A líder parlamentar do Livre, Isabel Mendes Lopes, classificou o diploma como “perigoso” e admitiu que “há muitas discussões” possíveis sobre o tema em debate mas que “essas discussões não se fazem com base neste decreto de lei”.
“Hoje é dia de acabar com este entorse legislativo”, apelou, numa referência a uma expressão utilizada pelo Presidente da República, Marcelo Rebelo de Sousa, na nota de promulgação do diploma, na qual expressou algumas reservas.

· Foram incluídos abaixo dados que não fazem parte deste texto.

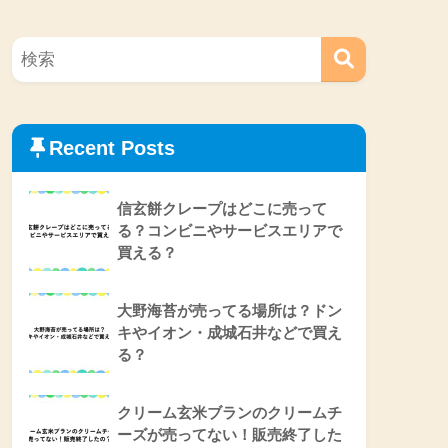
Recent Posts
信玄餅クレープはどこに売って
る？コンビニやサービスエリアで
買える？
大野海苔が売ってる場所は？ドン
キやイオン・成城石井などで買え
る？
クリーム玄米ブランのクリームチ
ーズが売ってない！販売終了した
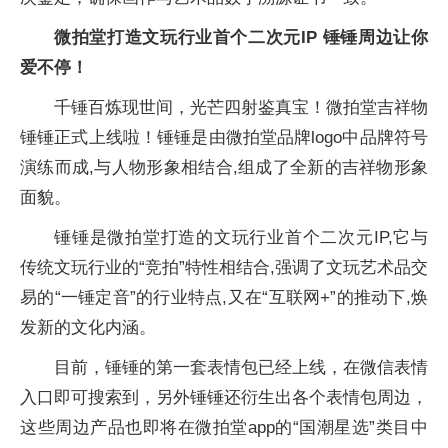
微拍堂打造文玩行业首个二次元IP 锤锤周边让你
爱不停！
千锤百炼现世间，光芒四射鉴真宝！微拍堂吉祥物
锤锤正式上线啦！锤锤是由微拍堂品牌logo中品牌符号
演练而成,与人物形象相结合,组成了全新的吉祥物形象
面貌。
锤锤是微拍堂打造的文玩行业首个二次元IP,它与
传统文玩行业的“竞拍”特性相结合,强调了文玩艺术品交
易的“一锤定音”的行业特点,又在“互联网+”的推动下,焕
发新的文化内涵。
目前，锤锤的第一套表情包已经上线，在微信表情
入口即可搜索到，另外锤锤还衍生出各个表情包周边，
这些周边产品也即将在微拍堂app的“国潮星选”类目中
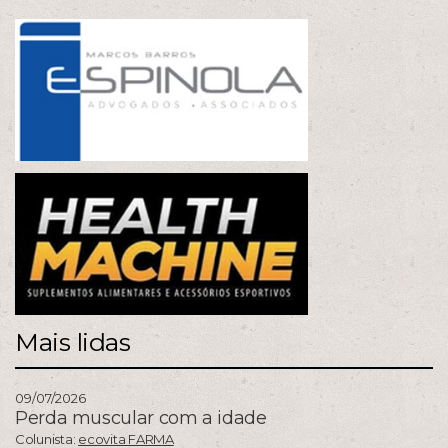
Mais lidas
09/07/2026
Perda muscular com a idade
Colunista:
ecovita FARMA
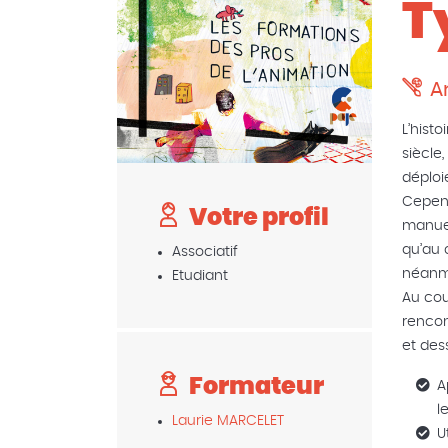
T
A
L’histo
siècle
déploi
Cepend
Votre profil
manuel
qu’au 
Associatif
néanmo
Etudiant
Au cou
rencon
et dess
Formateur
A
l
Laurie MARCELET
U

Pelo PAN, Inês Sousa Real criticou o “desvario do Governo” e considerou que o diploma “é um grave atentado ambiental mais do que um entorse legislativo”.
Aumentar oferta pública
Contudo, estes apelos não foram necessários para que o PS revogasse o diploma do Governo. Pela bancada socialista, a deputada Maria Begonha criticou o executivo por não ter trazido por sua iniciativa o texto ao parlamento e realçou que uma alteração à lei dos solos rústicos não seria uma prioridade do seu partido para resolver os problemas da habitação.
A socialista considerou que o Governo falha no “único motivo que pode justificar a excecionalidade deste diploma”, que é o de aumentar a oferta de habitação pública, e, por essa razão, o PS apresentou várias alterações ao texto do executivo, como a revogação do conceito de “valor moderado” e a introdução no diploma dos conceitos de “habitação a custos controlados” e de “arrendamento acessível” como condições para que os municípios possam autorizar a conversão dos solos.

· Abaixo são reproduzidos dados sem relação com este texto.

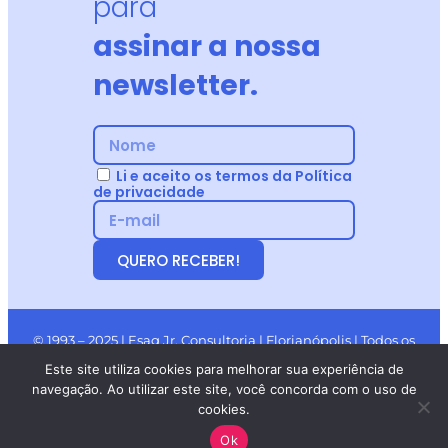
para
assinar a nossa
newsletter.
Li e aceito os termos da Política
de privacidade
QUERO RECEBER!
© 1993 – 2025 | Esag Jr. Consultoria | Florianópolis | Todos os
Direitos Reservados.
Este site utiliza cookies para melhorar sua experiência de
navegação. Ao utilizar este site, você concorda com o uso de
cookies.
Ok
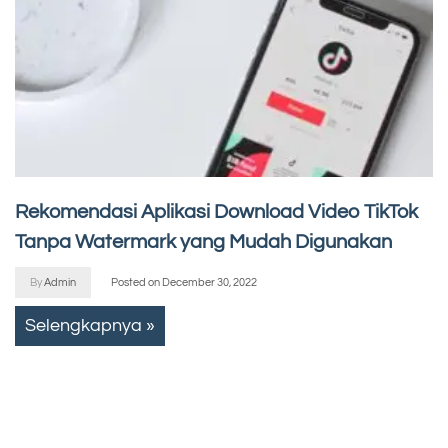
Rekomendasi Aplikasi Download Video TikTok
Tanpa Watermark yang Mudah Digunakan
By
Admin
Posted on
December 30, 2022
Selengkapnya »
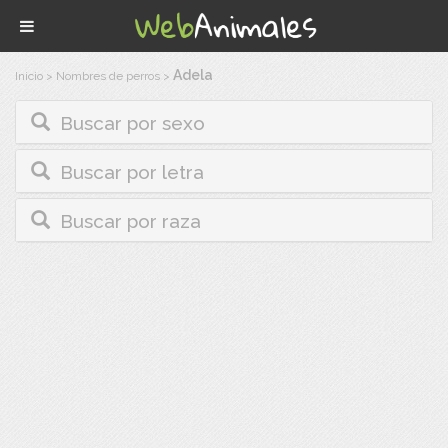
Adela
Inicio
>
Nombres de perros
>
Buscar por sexo
Buscar por letra
Buscar por raza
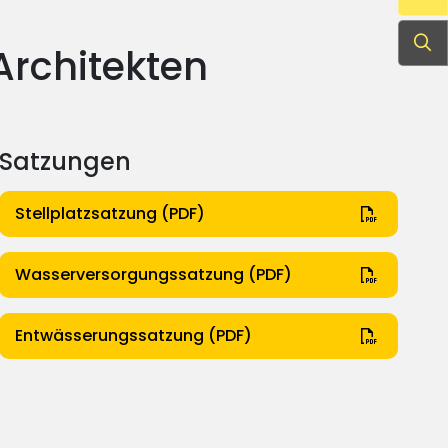
Su
Architekten
Satzungen
Stellplatzsatzung (PDF)
Wasserversorgungssatzung (PDF)
Entwässerungssatzung (PDF)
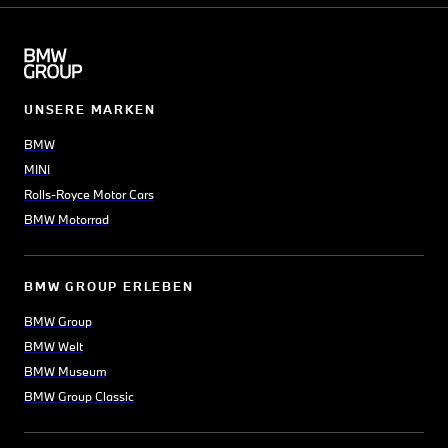
UNSERE MARKEN
BMW
MINI
Rolls-Royce Motor Cars
BMW Motorrad
BMW GROUP ERLEBEN
BMW Group
BMW Welt
BMW Museum
BMW Group Classic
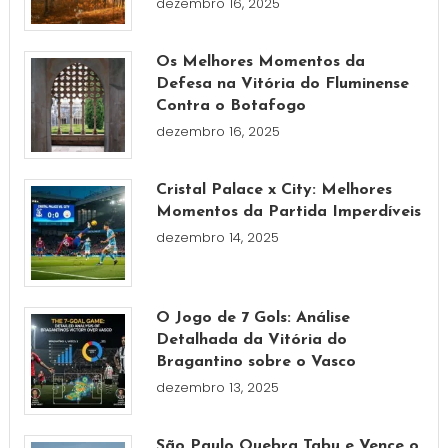
dezembro 16, 2025
Os Melhores Momentos da
Defesa na Vitória do Fluminense
Contra o Botafogo
dezembro 16, 2025
Cristal Palace x City: Melhores
Momentos da Partida Imperdíveis
dezembro 14, 2025
O Jogo de 7 Gols: Análise
Detalhada da Vitória do
Bragantino sobre o Vasco
dezembro 13, 2025
São Paulo Quebra Tabu e Vence o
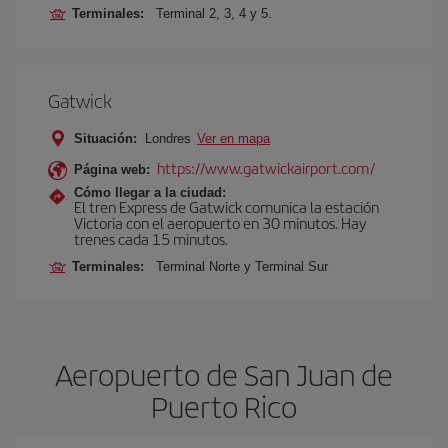
Terminales:
Terminal 2, 3, 4 y 5.
Gatwick
Situación:
Londres
Ver en mapa
https://www.gatwickairport.com/
Página web:
Cómo llegar a la ciudad:
El tren Express de Gatwick comunica la estación
Victoria con el aeropuerto en 30 minutos. Hay
trenes cada 15 minutos.
Terminales:
Terminal Norte y Terminal Sur
Aeropuerto de San Juan de
Puerto Rico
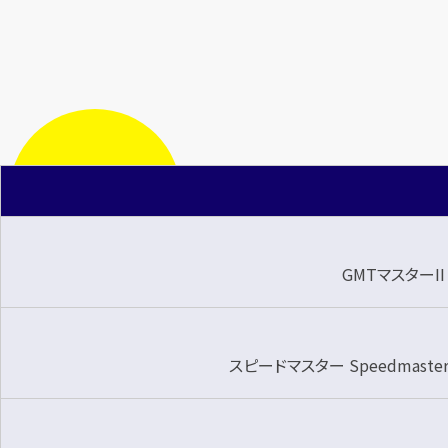
時計は
今
が
売り時
です！
GMTマスターII 
スピードマスター Speedmaster '5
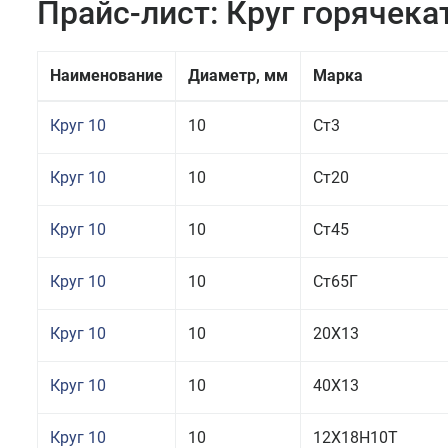
Прайс-лист: Круг горячек
Наименование
Диаметр, мм
Марка
Круг 10
10
Ст3
Круг 10
10
Ст20
Круг 10
10
Ст45
Круг 10
10
Ст65Г
Круг 10
10
20Х13
Круг 10
10
40Х13
Круг 10
10
12Х18Н10Т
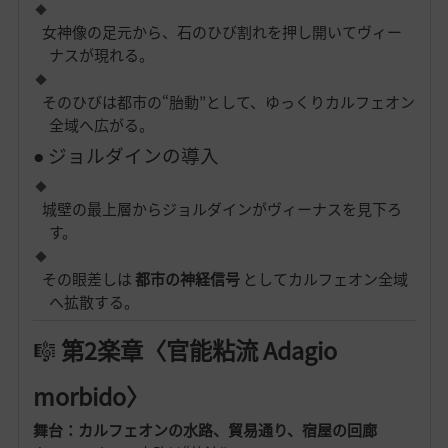
女神像の足元から、石のひび割れを押し開いてヴィー
ナスが現れる。
そのひびは都市の“胎動”として、ゆっくりカルフェオン
全域へ広がる。
● ジョルダインの導入
城壁の最上層からジョルダインがヴィーナスを見下ろ
す。
その眼差しは
都市の神経信号
としてカルフェオン全域
へ拡散する。
🎼
第2楽章〈官能粘流 Adagio
morbido〉
舞台：カルフェオンの水路、貿易通り、宿屋の回廊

Considerando que o diploma atual “não só não faz descer o preço da habitação como piora o problema”, Maria Begonha avisou o Governo que sem a aceitação destas propostas, este diploma teria que ser revogado.
O ministro Adjunto e da Coesão Territorial, Manuel Castro Almeida, acabou por garantir que iria aceitar algumas das propostas dos socialistas, sob críticas das bancadas à esquerda do PS.

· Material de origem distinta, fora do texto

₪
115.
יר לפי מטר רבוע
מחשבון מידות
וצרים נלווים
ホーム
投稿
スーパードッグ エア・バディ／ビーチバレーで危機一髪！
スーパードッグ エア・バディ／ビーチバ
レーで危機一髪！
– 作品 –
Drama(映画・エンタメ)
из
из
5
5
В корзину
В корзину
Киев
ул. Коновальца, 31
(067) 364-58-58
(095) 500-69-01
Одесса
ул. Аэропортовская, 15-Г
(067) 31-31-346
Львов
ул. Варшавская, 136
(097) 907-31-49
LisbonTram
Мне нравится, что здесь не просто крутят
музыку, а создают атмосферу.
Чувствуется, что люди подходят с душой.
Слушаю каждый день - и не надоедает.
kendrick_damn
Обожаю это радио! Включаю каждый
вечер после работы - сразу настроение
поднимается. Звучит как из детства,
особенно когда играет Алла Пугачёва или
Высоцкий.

Pelo PSD, o deputado João Vale e Azevedo afirmou que “é possível ajustar o decreto-lei no sentido de garantir um maior consenso” mas avisou que “quanto maiores restrições forem criadas, menos solos serão libertados, menos investimento será feito, e mais caras serão as casas”.
Pela bancada do Chega, a deputada Marta Silva criticou a esquerda por querer revogar o diploma “de forma cega e ideológica” e afirmou que o seu partido reconhece “o mérito do princípio da proposta mas também a sua fragilidade” razão pela qual pretende apresentar propostas de alteração.
O deputado da IL Albino Ramos considerou que o diploma do Governo “não vai resolver o problema da habitação mas também não vai provocar nenhuma catástrofe urbana e ambientalista” e pelo CDS-PP, o deputado João Almeida defendeu que é necessário construir mais casas e a agilização de processos.
O vice-presidente da Frente Cívica considera que a aprovação das alterações da Lei dos Solos vai sobrevalorizar os terrenos rústicos e aumentar a especulação imobiliária. João Paulo Batalha acrescenta que se trata apenas de alterações cosméticas.
Uma trafolhice
“As alterações que estão aparentemente a ser discutidas e já anunciadas, embora não as conheçamos ainda no detalhe, são alterações cosméticas que dão ao PS um alibi para aprovar uma lei que nós na Frente Cívica apelidámos de ignóbil trafolhice, porque é uma lei que pretende facilitar o tráfego de solos e a especulação imobiliária”, diz João Paulo Batalha.
A medida é polémica e já recebeu críticas de várias organizações ambientais e dos partidos à esquerda do PS. No entanto, não é certo que versão final poderá sair do debate, já que o PS pretende também apresentar propostas de alteração.
“O que esta lei pretende fazer é dar oportunidades a ‘patos bravos’ de imobiliário e autarcas e partidos políticos em ano de eleições para valorizar artificialmente terrenos rústicos, com valorizações de seis e sete vezes, e permitir a especulação imobiliária”, acrescenta o vice-presidente da Frente Cívica.